- [Task objective]: Every line below that holds "renders" must be copied.

[[ Excerpted data, beginning ]]

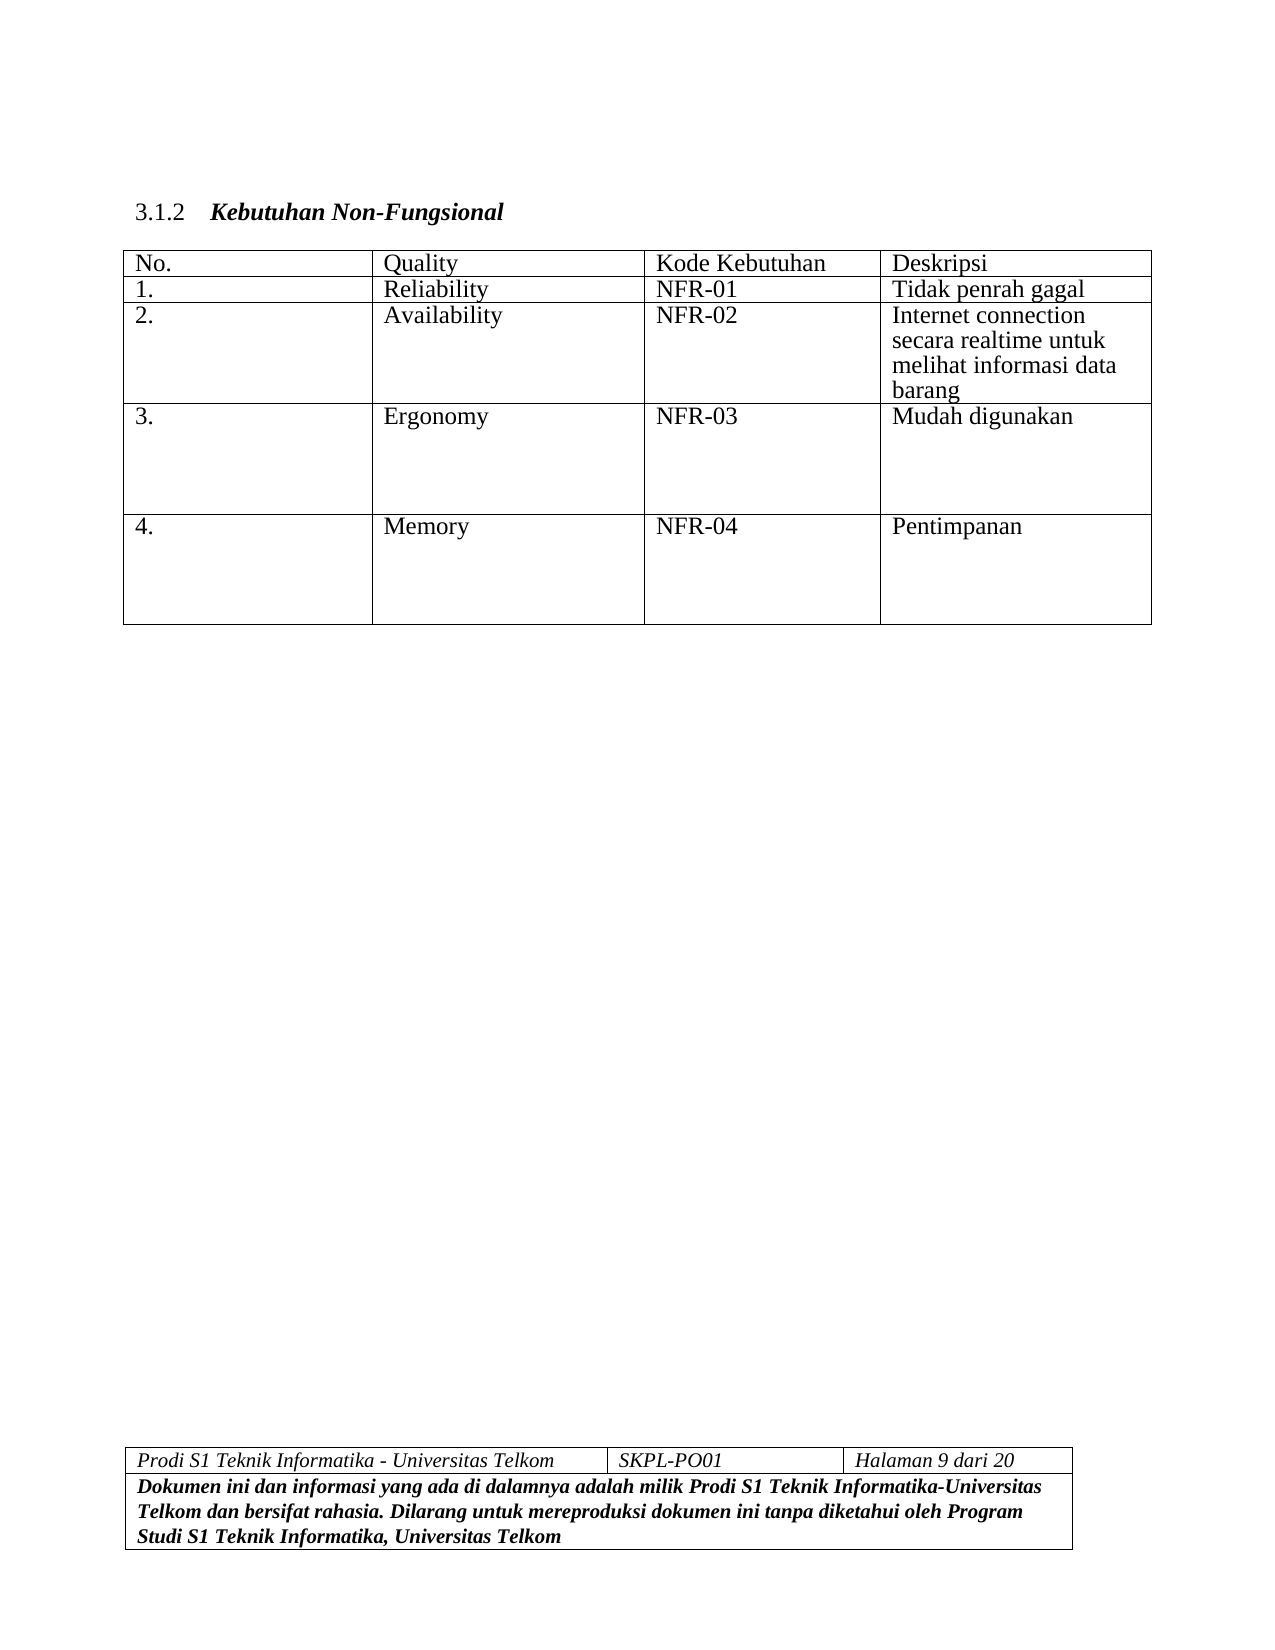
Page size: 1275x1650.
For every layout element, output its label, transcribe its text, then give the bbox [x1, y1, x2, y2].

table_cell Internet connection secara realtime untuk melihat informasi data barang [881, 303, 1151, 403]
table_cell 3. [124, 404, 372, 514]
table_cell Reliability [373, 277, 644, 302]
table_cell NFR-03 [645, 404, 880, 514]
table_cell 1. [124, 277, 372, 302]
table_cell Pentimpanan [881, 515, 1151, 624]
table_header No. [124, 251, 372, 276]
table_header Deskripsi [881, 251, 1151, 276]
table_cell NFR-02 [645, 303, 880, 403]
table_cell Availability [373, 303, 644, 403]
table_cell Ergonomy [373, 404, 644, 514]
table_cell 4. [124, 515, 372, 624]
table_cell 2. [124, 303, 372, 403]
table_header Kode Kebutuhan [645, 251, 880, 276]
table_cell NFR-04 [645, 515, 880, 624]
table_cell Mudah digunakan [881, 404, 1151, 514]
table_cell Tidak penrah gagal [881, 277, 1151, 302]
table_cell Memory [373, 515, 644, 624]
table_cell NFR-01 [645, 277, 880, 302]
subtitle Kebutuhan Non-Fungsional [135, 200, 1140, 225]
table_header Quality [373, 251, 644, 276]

[[ Excerpted data, end ]]
[[ Excerpted data, beginning ]]

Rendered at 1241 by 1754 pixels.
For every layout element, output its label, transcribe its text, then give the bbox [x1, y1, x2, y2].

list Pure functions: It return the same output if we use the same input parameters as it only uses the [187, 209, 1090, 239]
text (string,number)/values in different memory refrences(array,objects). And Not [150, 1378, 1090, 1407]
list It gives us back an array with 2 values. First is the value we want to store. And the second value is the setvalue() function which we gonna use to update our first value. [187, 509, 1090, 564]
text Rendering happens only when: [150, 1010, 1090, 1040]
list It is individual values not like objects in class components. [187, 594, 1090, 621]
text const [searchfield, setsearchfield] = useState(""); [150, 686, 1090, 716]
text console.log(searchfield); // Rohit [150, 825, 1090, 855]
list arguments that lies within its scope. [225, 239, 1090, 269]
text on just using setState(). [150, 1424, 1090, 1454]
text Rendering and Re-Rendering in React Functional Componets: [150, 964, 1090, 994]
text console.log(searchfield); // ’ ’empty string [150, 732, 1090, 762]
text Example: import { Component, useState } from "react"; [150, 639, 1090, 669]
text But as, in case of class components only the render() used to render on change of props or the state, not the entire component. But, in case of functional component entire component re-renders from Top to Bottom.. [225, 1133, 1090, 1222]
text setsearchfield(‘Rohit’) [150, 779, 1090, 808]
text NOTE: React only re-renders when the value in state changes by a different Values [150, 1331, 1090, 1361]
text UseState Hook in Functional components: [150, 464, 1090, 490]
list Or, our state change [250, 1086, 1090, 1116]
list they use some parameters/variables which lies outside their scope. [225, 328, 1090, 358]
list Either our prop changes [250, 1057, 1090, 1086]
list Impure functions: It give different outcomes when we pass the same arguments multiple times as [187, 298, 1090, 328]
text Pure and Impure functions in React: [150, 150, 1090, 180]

[[ Excerpted data, end ]]
[[ Excerpted data, beginning ]]

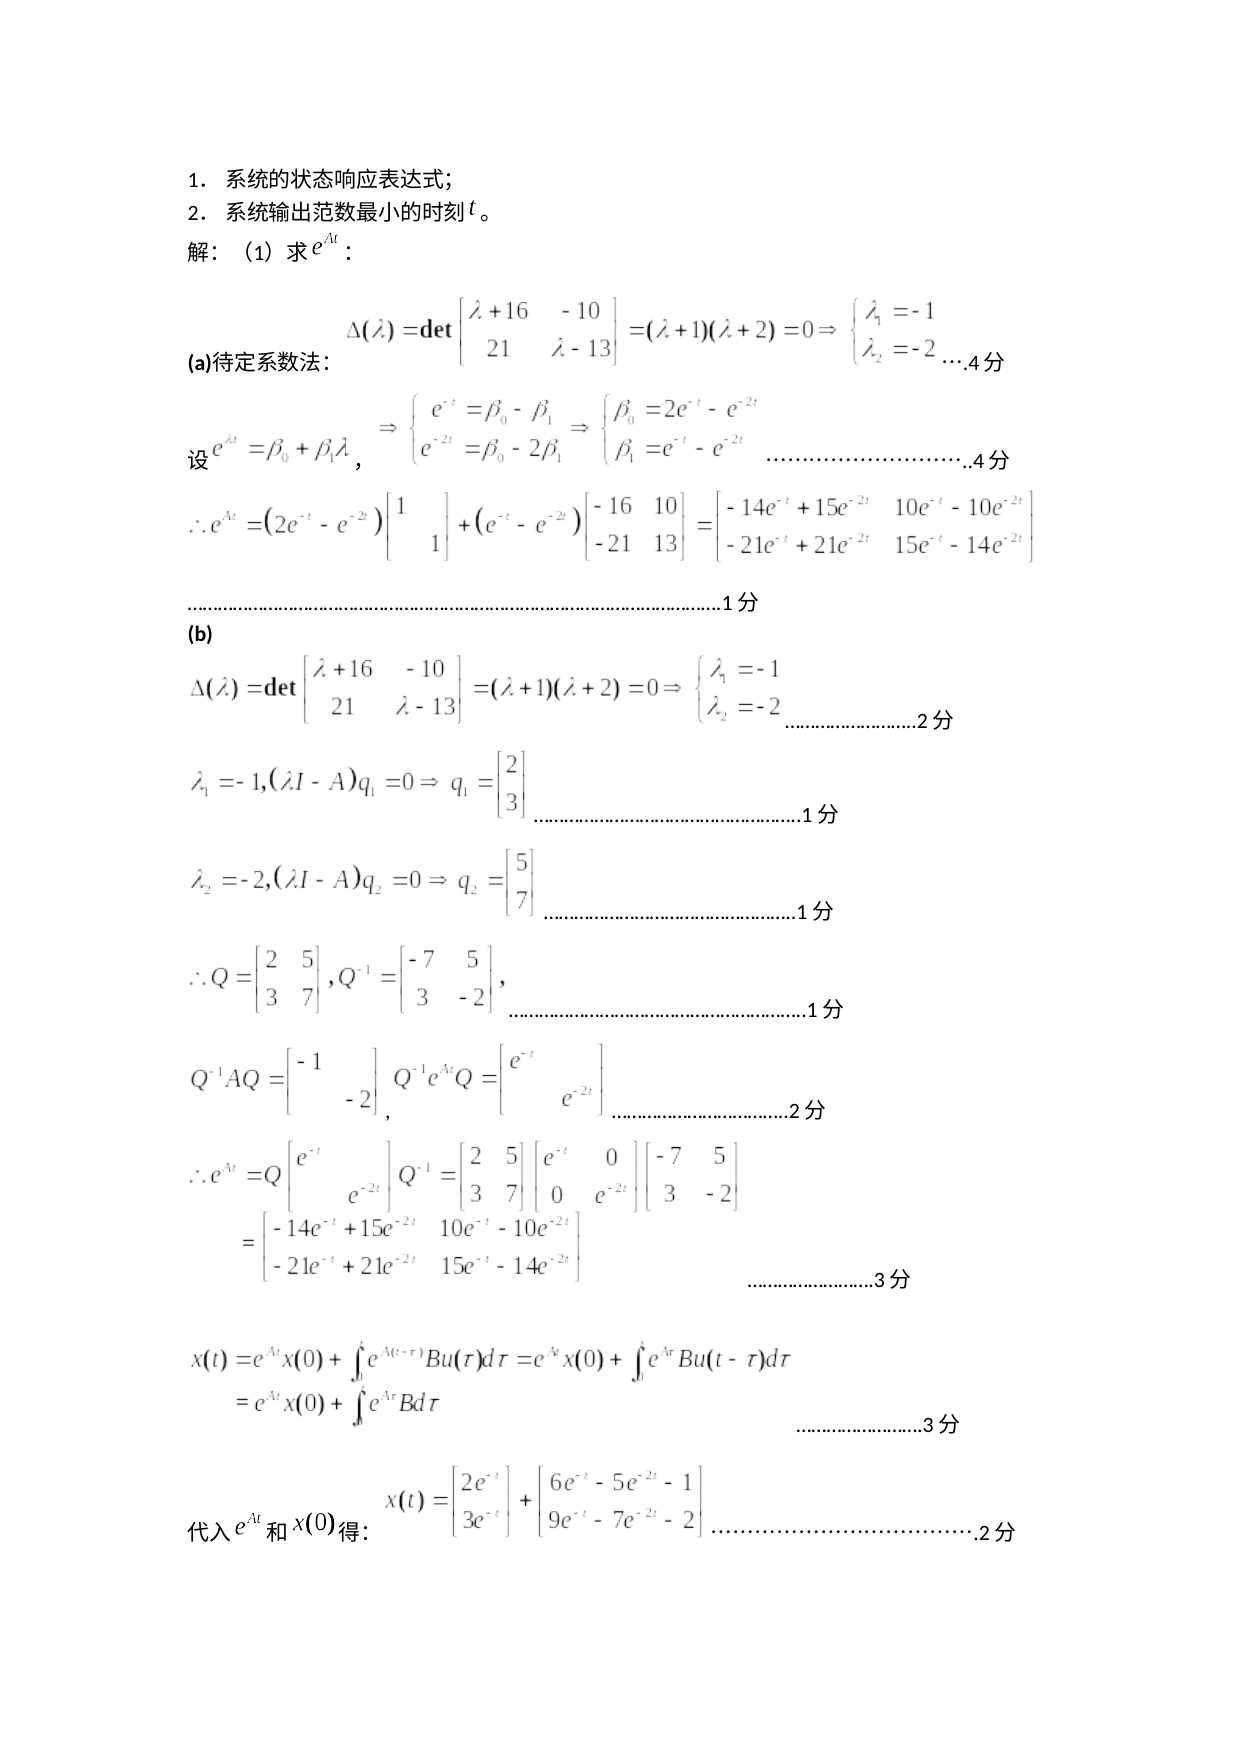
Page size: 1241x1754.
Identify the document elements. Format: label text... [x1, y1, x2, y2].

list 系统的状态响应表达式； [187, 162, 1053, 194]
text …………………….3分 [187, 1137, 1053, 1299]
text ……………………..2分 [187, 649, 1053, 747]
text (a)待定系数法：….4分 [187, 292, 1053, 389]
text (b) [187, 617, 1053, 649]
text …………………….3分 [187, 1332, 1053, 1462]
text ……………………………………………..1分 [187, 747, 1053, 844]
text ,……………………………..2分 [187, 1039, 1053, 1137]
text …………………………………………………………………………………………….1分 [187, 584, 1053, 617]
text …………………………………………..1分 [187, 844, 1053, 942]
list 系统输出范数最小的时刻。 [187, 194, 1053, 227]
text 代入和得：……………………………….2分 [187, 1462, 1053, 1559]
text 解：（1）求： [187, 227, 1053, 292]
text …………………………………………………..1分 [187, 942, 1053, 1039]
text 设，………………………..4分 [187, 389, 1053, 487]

[[ Excerpted data, end ]]

- [Result for this task]:
text But as, in case of class components only the render() used to render on change of props or the state, not the entire component. But, in case of functional component entire component re-renders from Top to Bottom.. [225, 1133, 1090, 1222]
text NOTE: React only re-renders when the value in state changes by a different Values [150, 1331, 1090, 1361]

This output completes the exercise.